::: WORKING DATA
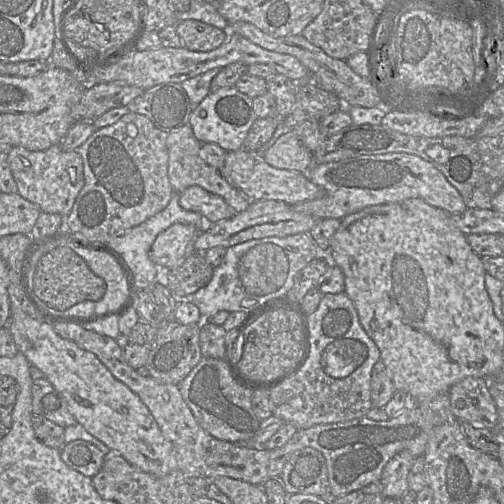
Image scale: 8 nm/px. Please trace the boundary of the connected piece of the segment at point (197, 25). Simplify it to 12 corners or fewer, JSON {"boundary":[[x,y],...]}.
{"boundary":[[197,20],[175,25],[183,47],[209,52],[227,40]]}

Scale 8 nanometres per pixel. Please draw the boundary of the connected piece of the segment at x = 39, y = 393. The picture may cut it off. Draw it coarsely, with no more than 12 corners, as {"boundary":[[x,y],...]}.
{"boundary":[[46,379],[33,380],[32,412],[66,428],[78,422]]}

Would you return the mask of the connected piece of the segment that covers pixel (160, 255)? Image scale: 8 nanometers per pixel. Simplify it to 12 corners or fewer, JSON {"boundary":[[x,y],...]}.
{"boundary":[[174,224],[158,234],[149,252],[161,270],[192,252],[200,231]]}

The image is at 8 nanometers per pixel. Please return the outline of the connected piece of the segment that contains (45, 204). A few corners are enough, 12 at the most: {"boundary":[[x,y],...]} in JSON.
{"boundary":[[59,144],[6,150],[17,193],[66,218],[85,183]]}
::::::
__EXERCISE DESCRIPTION__. Pictures aside, reproduce every record exactly as it stands.

__SOLUTION FOR THIS TASK__.
Image scale: 8 nm/px. Please trace the boundary of the connected piece of the segment at point (197, 25). Simplify it to 12 corners or fewer, JSON {"boundary":[[x,y],...]}.
{"boundary":[[197,20],[175,25],[183,47],[209,52],[227,40]]}

Scale 8 nanometres per pixel. Please draw the boundary of the connected piece of the segment at x = 39, y = 393. The picture may cut it off. Draw it coarsely, with no more than 12 corners, as {"boundary":[[x,y],...]}.
{"boundary":[[46,379],[33,380],[32,412],[66,428],[78,422]]}

Would you return the mask of the connected piece of the segment that covers pixel (160, 255)? Image scale: 8 nanometers per pixel. Simplify it to 12 corners or fewer, JSON {"boundary":[[x,y],...]}.
{"boundary":[[174,224],[158,234],[149,252],[161,270],[192,252],[200,231]]}

The image is at 8 nanometers per pixel. Please return the outline of the connected piece of the segment that contains (45, 204). A few corners are enough, 12 at the most: {"boundary":[[x,y],...]} in JSON.
{"boundary":[[59,144],[6,150],[17,193],[66,218],[85,183]]}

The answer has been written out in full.